You can either order online or go and pick up from the farms, and your purchase will support the local farmers and business owners, and there is even a guarantee for high quality.
Shelly Herman and Irv Cernauskas have been delivering local products purchased fresh from farms, which include organic produce, meat, and cheese for all the Chicagoland.

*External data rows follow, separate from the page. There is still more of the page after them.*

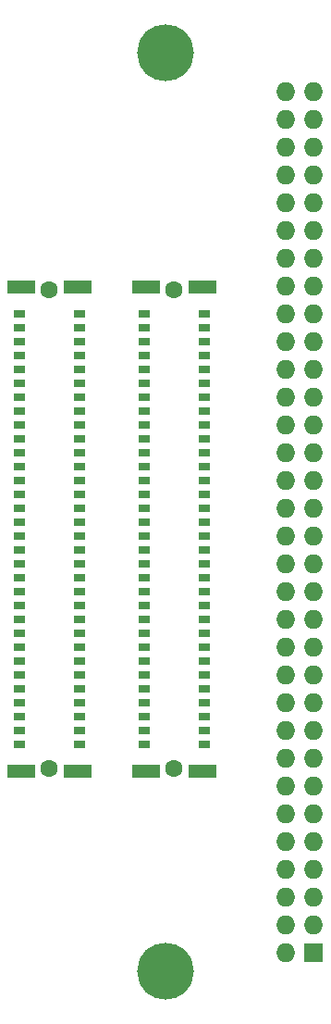
<source format=gts>
G04 #@! TF.FileFunction,Soldermask,Top*
%FSLAX46Y46*%
G04 Gerber Fmt 4.6, Leading zero omitted, Abs format (unit mm)*
G04 Created by KiCad (PCBNEW 4.0.4-stable) date 11/09/16 23:44:31*
%MOMM*%
%LPD*%
G01*
G04 APERTURE LIST*
%ADD10C,0.150000*%
%ADD11C,5.200000*%
%ADD12R,1.727200X1.727200*%
%ADD13O,1.727200X1.727200*%
%ADD14R,1.100000X0.800000*%
%ADD15R,2.500000X1.200000*%
%ADD16C,1.600000*%
G04 APERTURE END LIST*
D10*
D11*
X15000000Y-8000000D03*
D12*
X28600000Y-90280000D03*
D13*
X26060000Y-90280000D03*
X28600000Y-87740000D03*
X26060000Y-87740000D03*
X28600000Y-85200000D03*
X26060000Y-85200000D03*
X28600000Y-82660000D03*
X26060000Y-82660000D03*
X28600000Y-80120000D03*
X26060000Y-80120000D03*
X28600000Y-77580000D03*
X26060000Y-77580000D03*
X28600000Y-75040000D03*
X26060000Y-75040000D03*
X28600000Y-72500000D03*
X26060000Y-72500000D03*
X28600000Y-69960000D03*
X26060000Y-69960000D03*
X28600000Y-67420000D03*
X26060000Y-67420000D03*
X28600000Y-64880000D03*
X26060000Y-64880000D03*
X28600000Y-62340000D03*
X26060000Y-62340000D03*
X28600000Y-59800000D03*
X26060000Y-59800000D03*
X28600000Y-57260000D03*
X26060000Y-57260000D03*
X28600000Y-54720000D03*
X26060000Y-54720000D03*
X28600000Y-52180000D03*
X26060000Y-52180000D03*
X28600000Y-49640000D03*
X26060000Y-49640000D03*
X28600000Y-47100000D03*
X26060000Y-47100000D03*
X28600000Y-44560000D03*
X26060000Y-44560000D03*
X28600000Y-42020000D03*
X26060000Y-42020000D03*
X28600000Y-39480000D03*
X26060000Y-39480000D03*
X28600000Y-36940000D03*
X26060000Y-36940000D03*
X28600000Y-34400000D03*
X26060000Y-34400000D03*
X28600000Y-31860000D03*
X26060000Y-31860000D03*
X28600000Y-29320000D03*
X26060000Y-29320000D03*
X28600000Y-26780000D03*
X26060000Y-26780000D03*
X28600000Y-24240000D03*
X26060000Y-24240000D03*
X28600000Y-21700000D03*
X26060000Y-21700000D03*
X28600000Y-19160000D03*
X26060000Y-19160000D03*
X28600000Y-16620000D03*
X26060000Y-16620000D03*
X28600000Y-14080000D03*
X26060000Y-14080000D03*
X28600000Y-11540000D03*
X26060000Y-11540000D03*
D14*
X1640000Y-71290000D03*
X7140000Y-71290000D03*
X1640000Y-70020000D03*
X7140000Y-70020000D03*
X1640000Y-68750000D03*
X7140000Y-68750000D03*
X1640000Y-67480000D03*
X7140000Y-67480000D03*
X1640000Y-66210000D03*
X7140000Y-66210000D03*
X1640000Y-64940000D03*
X7140000Y-64940000D03*
X1640000Y-63670000D03*
X7140000Y-63670000D03*
X1640000Y-62400000D03*
X7140000Y-62400000D03*
X1640000Y-61130000D03*
X7140000Y-61130000D03*
X1640000Y-59860000D03*
X7140000Y-59860000D03*
X1640000Y-58590000D03*
X7140000Y-58590000D03*
X1640000Y-57320000D03*
X7140000Y-57320000D03*
X1640000Y-56050000D03*
X7140000Y-56050000D03*
X1640000Y-54780000D03*
X7140000Y-54780000D03*
X1640000Y-53510000D03*
X7140000Y-53510000D03*
X1640000Y-52240000D03*
X7140000Y-52240000D03*
X1640000Y-50970000D03*
X7140000Y-50970000D03*
X1640000Y-49700000D03*
X7140000Y-49700000D03*
X1640000Y-48430000D03*
X7140000Y-48430000D03*
X1640000Y-47160000D03*
X7140000Y-47160000D03*
X1640000Y-45890000D03*
X7140000Y-45890000D03*
X1640000Y-44620000D03*
X7140000Y-44620000D03*
X1640000Y-43350000D03*
X7140000Y-43350000D03*
X1640000Y-42080000D03*
X7140000Y-42080000D03*
X1640000Y-40810000D03*
X7140000Y-40810000D03*
X1640000Y-39540000D03*
X7140000Y-39540000D03*
X1640000Y-38270000D03*
X7140000Y-38270000D03*
X1640000Y-37000000D03*
X7140000Y-37000000D03*
X1640000Y-35730000D03*
X7140000Y-35730000D03*
X1640000Y-34460000D03*
X7140000Y-34460000D03*
X1640000Y-33190000D03*
X7140000Y-33190000D03*
X1640000Y-31920000D03*
X7140000Y-31920000D03*
D15*
X1840000Y-29410000D03*
X6940000Y-29410000D03*
X1840000Y-73700000D03*
X6940000Y-73700000D03*
D16*
X4390000Y-29710000D03*
X4390000Y-73500000D03*
D14*
X13070000Y-71290000D03*
X18570000Y-71290000D03*
X13070000Y-70020000D03*
X18570000Y-70020000D03*
X13070000Y-68750000D03*
X18570000Y-68750000D03*
X13070000Y-67480000D03*
X18570000Y-67480000D03*
X13070000Y-66210000D03*
X18570000Y-66210000D03*
X13070000Y-64940000D03*
X18570000Y-64940000D03*
X13070000Y-63670000D03*
X18570000Y-63670000D03*
X13070000Y-62400000D03*
X18570000Y-62400000D03*
X13070000Y-61130000D03*
X18570000Y-61130000D03*
X13070000Y-59860000D03*
X18570000Y-59860000D03*
X13070000Y-58590000D03*
X18570000Y-58590000D03*
X13070000Y-57320000D03*
X18570000Y-57320000D03*
X13070000Y-56050000D03*
X18570000Y-56050000D03*
X13070000Y-54780000D03*
X18570000Y-54780000D03*
X13070000Y-53510000D03*
X18570000Y-53510000D03*
X13070000Y-52240000D03*
X18570000Y-52240000D03*
X13070000Y-50970000D03*
X18570000Y-50970000D03*
X13070000Y-49700000D03*
X18570000Y-49700000D03*
X13070000Y-48430000D03*
X18570000Y-48430000D03*
X13070000Y-47160000D03*
X18570000Y-47160000D03*
X13070000Y-45890000D03*
X18570000Y-45890000D03*
X13070000Y-44620000D03*
X18570000Y-44620000D03*
X13070000Y-43350000D03*
X18570000Y-43350000D03*
X13070000Y-42080000D03*
X18570000Y-42080000D03*
X13070000Y-40810000D03*
X18570000Y-40810000D03*
X13070000Y-39540000D03*
X18570000Y-39540000D03*
X13070000Y-38270000D03*
X18570000Y-38270000D03*
X13070000Y-37000000D03*
X18570000Y-37000000D03*
X13070000Y-35730000D03*
X18570000Y-35730000D03*
X13070000Y-34460000D03*
X18570000Y-34460000D03*
X13070000Y-33190000D03*
X18570000Y-33190000D03*
X13070000Y-31920000D03*
X18570000Y-31920000D03*
D15*
X13270000Y-29410000D03*
X18370000Y-29410000D03*
X13270000Y-73700000D03*
X18370000Y-73700000D03*
D16*
X15820000Y-29710000D03*
X15820000Y-73500000D03*
D11*
X15000000Y-92000000D03*
M02*

</source>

The Hofherr Meat Company, which is just a few miles away, has one of the best butcher shops in the North Shore region, which delivers all over the area. They buy their products from local farms like Catalpa Grove and Creekstone, usually trimming and breaking things down themselves depending on customer orders.
In the West loop area, Publican Quality Meats is butchering similarly.
"We are sourcing from small, family farms, and we are getting whole animals, and we are introducing our customers to less common cuts of meat," said Head Butcher Rob Levitt.
Loretto Hospital provide free COVID-19 testing which will help underserved West Side communities
Loretto Hospital is offering free and easy testing for COVID-19, but this offer is turning out to be a danger in itself as people arrive at the center hours before the testing begins for COVID-19 at 9 a.m. on the weekend.
Dr. Nikhila Juvvadi, a chief clinical officer at Loretto, said, "So the process, once you get to in the front of the line, is probably less than three minutes, but it is the waiting process. But we try to do the best we can with how many people we have and the resources."
Lorette is located in the Austin neighborhood and is providing drive-thru and walk-up testing since April. The virus is proving to be more harmful to communities of color.
"Austin is an underserved community in terms of health care in general," said Erin Borders, director of outpatient services. "Most of our patients who come to Loretto and in the community have comorbidity."
Around 300 specimens are collected in Loretto daily and are then sent to state labs for processing. According to hospital officials, it takes 5 days to get reports, and delivery of the results is a challenge in such a time.
The medical workers at testing centers know the risk of their jobs, but without thinking about consequences, keep working to provide help to people.
Hospital officials are varied as they are unable to provide antibody testing; they are only testing for a person who has COVID-19 or not.